╭─ ÜBUNGSTEXT

Der aktuelle Test folgt auf einen relativ erfolgreichen dritten Flugtest, der am 14. März dieses Jahres – am 22. Jahrestag der Gründung von SpaceX – durchgeführt wurde. Damals konnte die Firma Starship erstmals in den Orbit bringen, doch es gelang nicht, die Triebwerke des Boosters nach der erfolgreichen Drehung in die Senkrechte wieder zu zünden. Super Heavy stürzte darauf ungebremst in den Indischen Ozean, während Starship beim Wiedereintritt in die Atmosphäre zerbrach. Gleichwohl konnte SpaceX einige seiner Missionsziele erreichen, etwa die Wiederholung der erfolgreichen Stufentrennung während des ersten Aufstiegs.

╰─

AUFGABE A: Schreiben Sie die Zeilen der Datensätze von deren Anfang bis einschließlich der Zeile mit „10.17979/digilec.2022.9.0.9222“ unverändert ab. Die Bilder lassen Sie dabei weg.

╭─ GEGEBENE DATEN

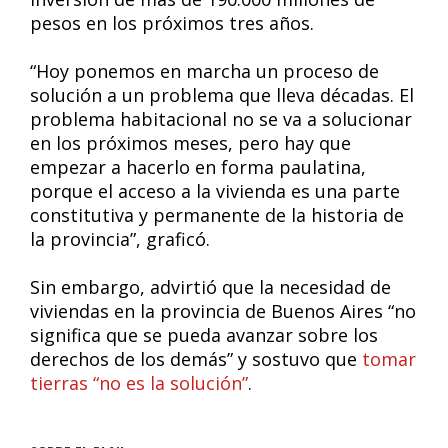
pesos en los próximos tres años.
“Hoy ponemos en marcha un proceso de
solución a un problema que lleva décadas. El
problema habitacional no se va a solucionar
en los próximos meses, pero hay que
empezar a hacerlo en forma paulatina,
porque el acceso a la vivienda es una parte
constitutiva y permanente de la historia de
la provincia”, graficó.
Sin embargo, advirtió que la necesidad de
viviendas en la provincia de Buenos Aires “no
significa que se pueda avanzar sobre los
derechos de los demás” y sostuvo que
tomar
tierras “no es la solución”
.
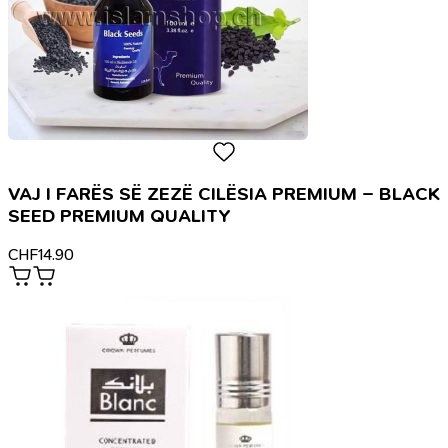
VAJ I FARËS SË ZEZË CILËSIA PREMIUM – BLACK
SEED PREMIUM QUALITY
CHF
14.90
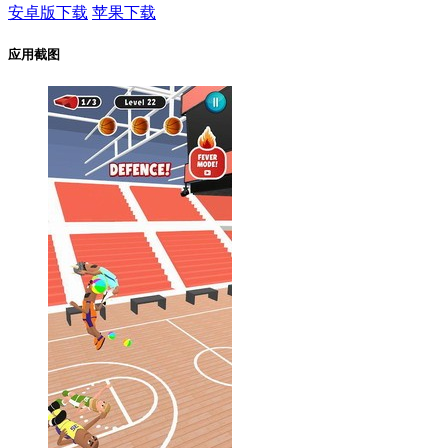
安卓版下载
苹果下载
应用截图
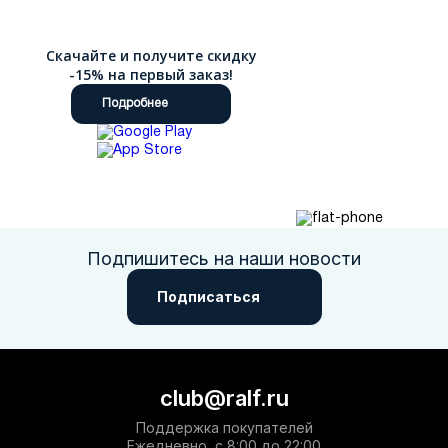
Скачайте и получите скидку
-15% на первый заказ!
Подробнее
Подпишитесь на наши новости
Подписаться
club@ralf.ru
Поддержка покупателей
Ежедневно, с 8:00 до 22:00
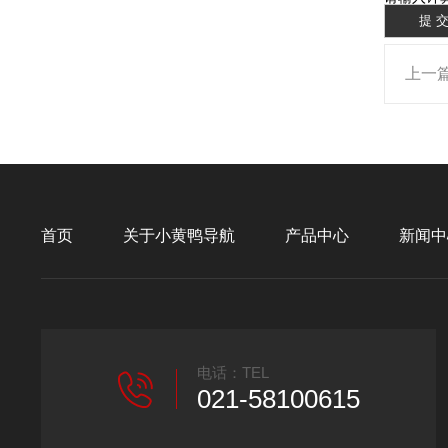
上一
首页
关于小黄鸭导航
产品中心
新闻中
电话：TEL
021-58100615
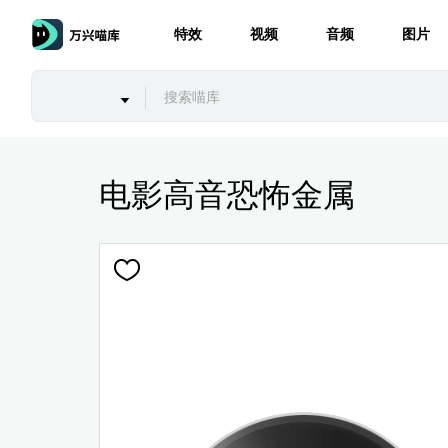
特效
视频
音频
图片
电影高音恐怖金属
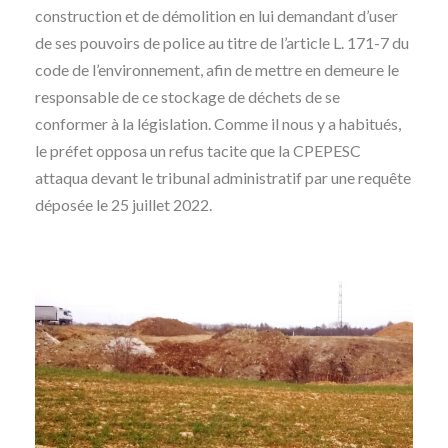
construction et de démolition en lui demandant d’user
de ses pouvoirs de police au titre de l’article L. 171-7 du
code de l’environnement, afin de mettre en demeure le
responsable de ce stockage de déchets de se
conformer à la législation. Comme il nous y a habitués,
le préfet opposa un refus tacite que la CPEPESC
attaqua devant le tribunal administratif par une requête
déposée le 25 juillet 2022.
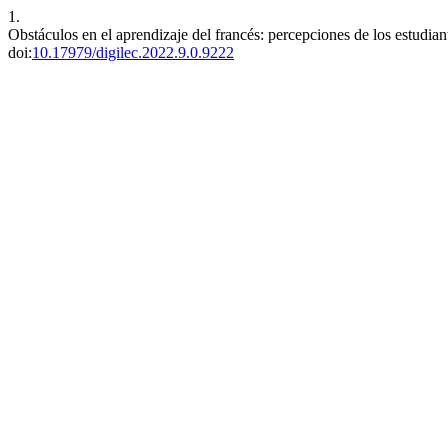
1.
Obstáculos en el aprendizaje del francés: percepciones de los estud
doi:
10.17979/digilec.2022.9.0.9222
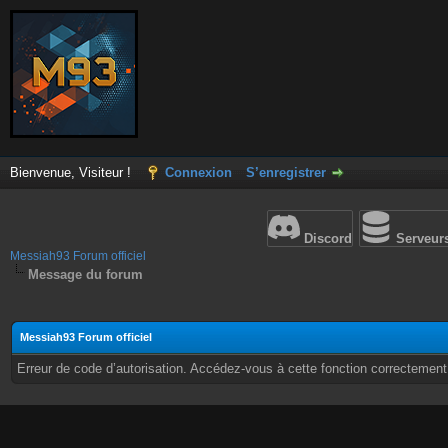
Bienvenue, Visiteur !
Connexion
S’enregistrer
Discord
Serveur
Messiah93 Forum officiel
Message du forum
Messiah93 Forum officiel
Erreur de code d’autorisation. Accédez-vous à cette fonction correctement ?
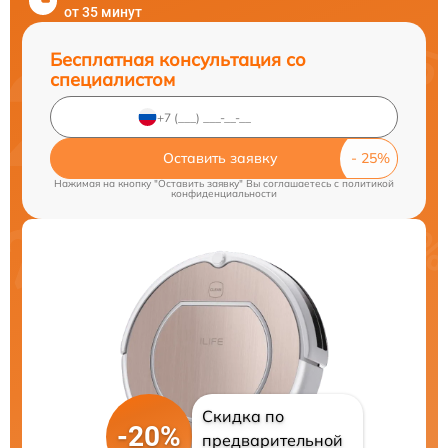
от 35 минут
Бесплатная консультация со
специалистом
Оставить заявку
Нажимая на кнопку "Оставить заявку" Вы соглашаетесь c
политикой
конфиденциальности
Скидка по
-20%
предварительной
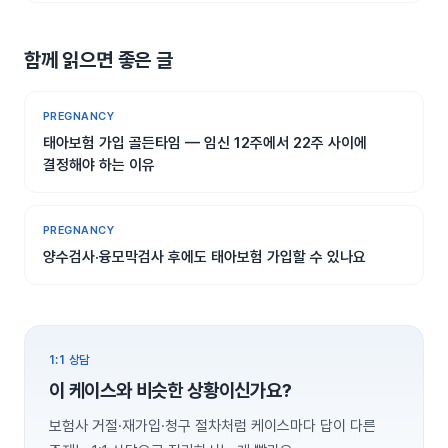
함께 읽으면 좋은 글
PREGNANCY
태아보험 가입 골든타임 — 임신 12주에서 22주 사이에
결정해야 하는 이유
PREGNANCY
양수검사·융모막검사 후에도 태아보험 가입할 수 있나요
1:1 상담
이 케이스와 비슷한 상황이신가요?
보험사 거절·재가입·청구 절차처럼 케이스마다 답이 다른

╰─

AUFGABE B: Führen Sie den Text über den Starship-Flugtest im Anschluss an seinen letzten Satz weiter.

ERGEBNIS A:
pesos en los próximos tres años.
“Hoy ponemos en marcha un proceso de
solución a un problema que lleva décadas. El
problema habitacional no se va a solucionar
en los próximos meses, pero hay que
empezar a hacerlo en forma paulatina,
porque el acceso a la vivienda es una parte
constitutiva y permanente de la historia de
la provincia”, graficó.
Sin embargo, advirtió que la necesidad de
viviendas en la provincia de Buenos Aires “no
significa que se pueda avanzar sobre los
derechos de los demás” y sostuvo que
tomar
tierras “no es la solución”
.
VAJ I FARËS SË ZEZË CILËSIA PREMIUM – BLACK
SEED PREMIUM QUALITY
CHF
14.90
安卓版下载
苹果下载
应用截图
Скачайте и получите скидку
-15% на первый заказ!
Подробнее
Подпишитесь на наши новости
Подписаться
club@ralf.ru
Поддержка покупателей
Ежедневно, с 8:00 до 22:00
上一
首页
关于小黄鸭导航
产品中心
新闻中
电话：TEL
021-58100615
特效
视频
音频
图片
电影高音恐怖金属
construction et de démolition en lui demandant d’user
de ses pouvoirs de police au titre de l’article L. 171-7 du
code de l’environnement, afin de mettre en demeure le
responsable de ce stockage de déchets de se
conformer à la législation. Comme il nous y a habitués,
le préfet opposa un refus tacite que la CPEPESC
attaqua devant le tribunal administratif par une requête
déposée le 25 juillet 2022.
1.
Obstáculos en el aprendizaje del francés: percepciones de los estud
doi:
10.17979/digilec.2022.9.0.9222

ERGEBNIS B:
Beim zweiten Teststart am 18. November 2023 erreichte die Oberstufe eine Höhe von 149 Kilometern und damit den Weltraum. Das «Hot Staging», das heisst, die Triebwerke der zweiten Stufe zünden bereits vor der Stufentrennung, funktionierte. Hot Staging vermeidet einen antriebslosen Flug zwischen den Brennphasen der beiden Stufen, was zu einem Geschwindigkeitsverlust und damit zu einer verminderten Transportleistung der Rakete führen würde. Allerdings explodierte der Booster kurz nach der Trennung und auch das Starship endete nach etwa acht Minuten Flugzeit in einem Feuerball.
Im Vergleich dazu war der erste Teststart am 20. April 2023 wenig erfolgreich: Wegen eines Treibstofflecks war im Triebwerksteil des Boosters ein Brand ausgebrochen und die Rakete war noch vor der Trennung ausser Kontrolle geraten. Sie wurde nach gut drei Minuten gesprengt.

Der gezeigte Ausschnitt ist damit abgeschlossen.